Troy Lee Designs, Inc.
- Company type: Private
- Industry: Sporting goods
- Founded: 1981; 45 years ago
- Founder: Troy Lee
- Headquarters: Corona, California, US
- Area served: 15 countries
- Products: Motocross gear; Mountain biking gear; Personal protective equipment;
- Website: troyleedesigns.com

= Troy Lee Designs =

American sports equipment manufacturer

Troy Lee Designs (TLD) is an American action sports apparel and custom paint company founded in 1981 and headquartered in Corona, California. Troy Lee Designs is a privately held company run by the eponymous founder Troy Lee and co-owned by investment partners Fasthouse.

Troy Lee's products include dirtbike and mountain biking equipment (helmets, jerseys, gloves, pants),

== History ==
Troy Lee was the son of an artist and motorcycle racer named Larry Lee, and grandson of Bonneville Speed Trials co-founder Marvin Lee. Troy was an aspiring professional motocross racer in Southern California in the early 1980s who had started painting the motocross helmets of several of his pro racing friends, eventually giving up the pursuit of racing fame to devote his full time and efforts to painting helmets. Besides custom paint, his early product offerings were limited to custom-made visors for motocross helmets, which he vacuum-formed in the oven in his mother’s house in Corona, California. Due to the constant smell of burnt plastic permeating the house, Troy’s mother Linda forced him to move the business out of her house, which he eventually relocated to a hangar at the Corona Municipal Airport.

The terms of the airport lease were such that Troy was required to dedicate 40% of his business to aviation related services, so he began painting registration numbers on private aircraft. The business remained at that location and Troy started to develop a line of mountain bike helmets in cooperation with Japanese helmet maker Shoei until 1991, when operations were moved to a newly constructed building in a business park complex less than a mile away. The product line had grown to mountain bike apparel and helmets, helmet visors, stickers as well as sportswear.
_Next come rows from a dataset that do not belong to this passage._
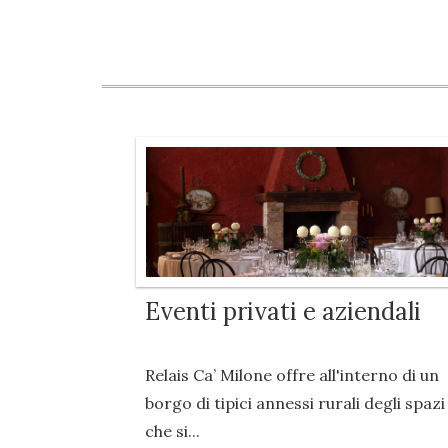
Eventi privati e aziendali
Relais Ca’ Milone offre all'interno di un
borgo di tipici annessi rurali degli spazi
che si...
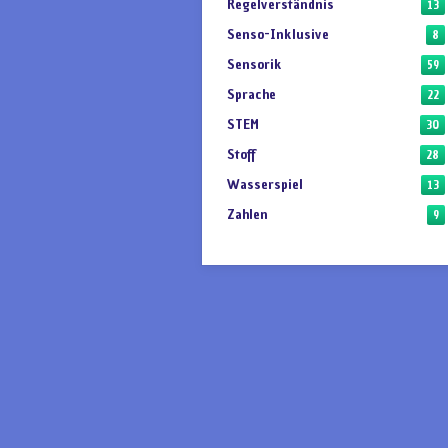
Regelverständnis
13
Senso-Inklusive
8
Sensorik
59
Sprache
22
STEM
30
Stoff
28
Wasserspiel
13
Zahlen
9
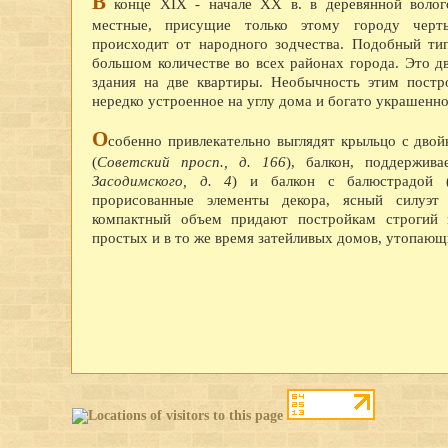
В
конце XIX - начале XX в. в деревянной волог
местные, присущие только этому городу черты
происходит от народного зодчества. Подобный ти
большом количестве во всех районах города. Это д
здания на две квартиры. Необычность этим постр
нередко устроенное на углу дома и богато украшенно
О
собенно привлекательно выглядят крыльцо с дво
(
Советский просп., д. 166
), балкон, поддержив
Засодимского, д. 4
) и балкон с балюстрадой 
прорисованные элементы декора, ясный силуэт
компактный объем придают постройкам строгий 
простых и в то же время затейливых домов, утопающ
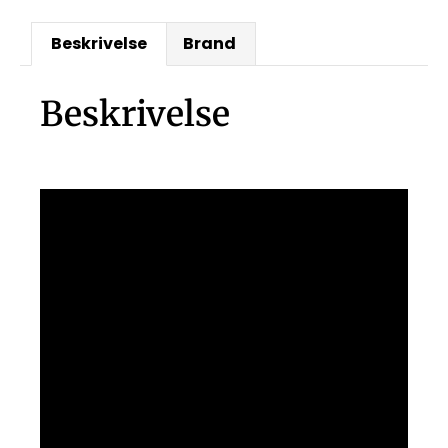
Beskrivelse
Brand
Beskrivelse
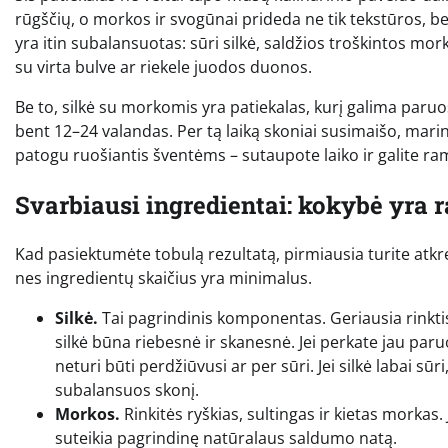
rūgščių, o morkos ir svogūnai prideda ne tik tekstūros, be
yra itin subalansuotas: sūri silkė, saldžios troškintos mor
su virta bulve ar riekele juodos duonos.
Be to, silkė su morkomis yra patiekalas, kurį galima paruošt
bent 12–24 valandas. Per tą laiką skoniai susimaišo, marina
patogu ruošiantis šventėms – sutaupote laiko ir galite ra
Svarbiausi ingredientai: kokybė yra 
Kad pasiektumėte tobulą rezultatą, pirmiausia turite atkr
nes ingredientų skaičius yra minimalus.
Silkė.
Tai pagrindinis komponentas. Geriausia rinktis sil
silkė būna riebesnė ir skanesnė. Jei perkate jau paruo
neturi būti perdžiūvusi ar per sūri. Jei silkė labai sū
subalansuos skonį.
Morkos.
Rinkitės ryškias, sultingas ir kietas morkas.
suteikia pagrindinę natūralaus saldumo natą.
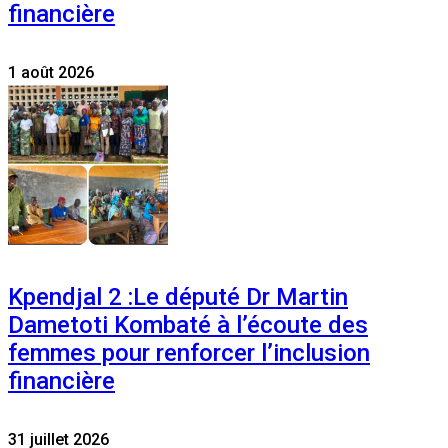
financière
1 août 2026
Kpendjal 2 :Le député Dr Martin
Dametoti Kombaté à l’écoute des
femmes pour renforcer l’inclusion
financière
31 juillet 2026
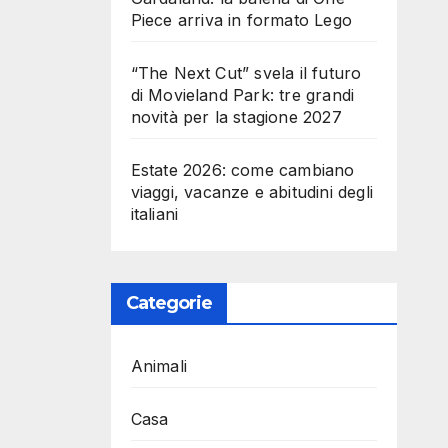
Piece arriva in formato Lego
“The Next Cut” svela il futuro
di Movieland Park: tre grandi
novità per la stagione 2027
Estate 2026: come cambiano
viaggi, vacanze e abitudini degli
italiani
Categorie
Animali
Casa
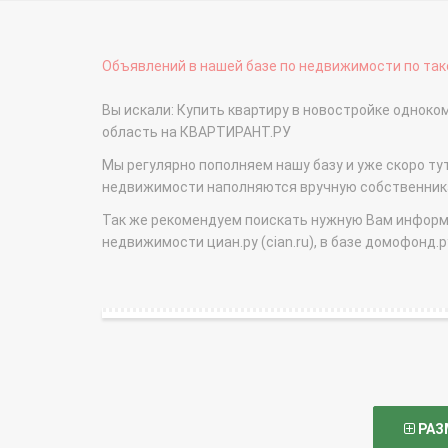
Объявлений в нашей базе по недвижимости по тако
Вы искали: Купить квартиру в новостройке однок
область на КВАРТИРАНТ.РУ
Мы регулярно пополняем нашу базу и уже скоро ту
недвижимости наполняются вручную собственникам
Так же рекомендуем поискать нужную Вам информаци
недвижимости циан.ру (cian.ru), в базе домофонд.ру (
РАЗ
By 1998 TLD started to develop a line of motocross apparel, which by 2004 had grown to a full line of motocross and mountain bike apparel, helmets and protective gear.

== Race team ==
In 2001, Troy Lee formed a supermoto race team featuring himself and supercross and motocross racing's Jeremy McGrath and Jeff Ward to contest the newly formed AMA Supermoto national championship series with equipment support from Honda and title sponsors Red Bull.

In 2003, Troy moved the business into the unique and historic former Ganahl Lumber building, a 22600 sqft facility that includes a 4000 sqft showroom and museum that showcases Troy’s collection of unique sports memorabilia. The race team continued to grow in size with the addition of Doug Henry, Chris Fillmore and Cassidy Anderson. The team won multiple AMA Supermoto titles between 2004–2006 in both the 250cc and 450cc classes with Ward and Anderson.

== Retail and distribution ==

Troy Lee Designs products are sold worldwide by a network of distributors in 15 different countries that include the United Kingdom, France, Spain, Italy, Germany, Benelux, Switzerland, Australia, New Zealand, Japan, Philippines, Argentina, Peru and Canada. Notable retailers in the US include REI, BTO Sports, Adidas, Fasthouse, and Backcountry Sports.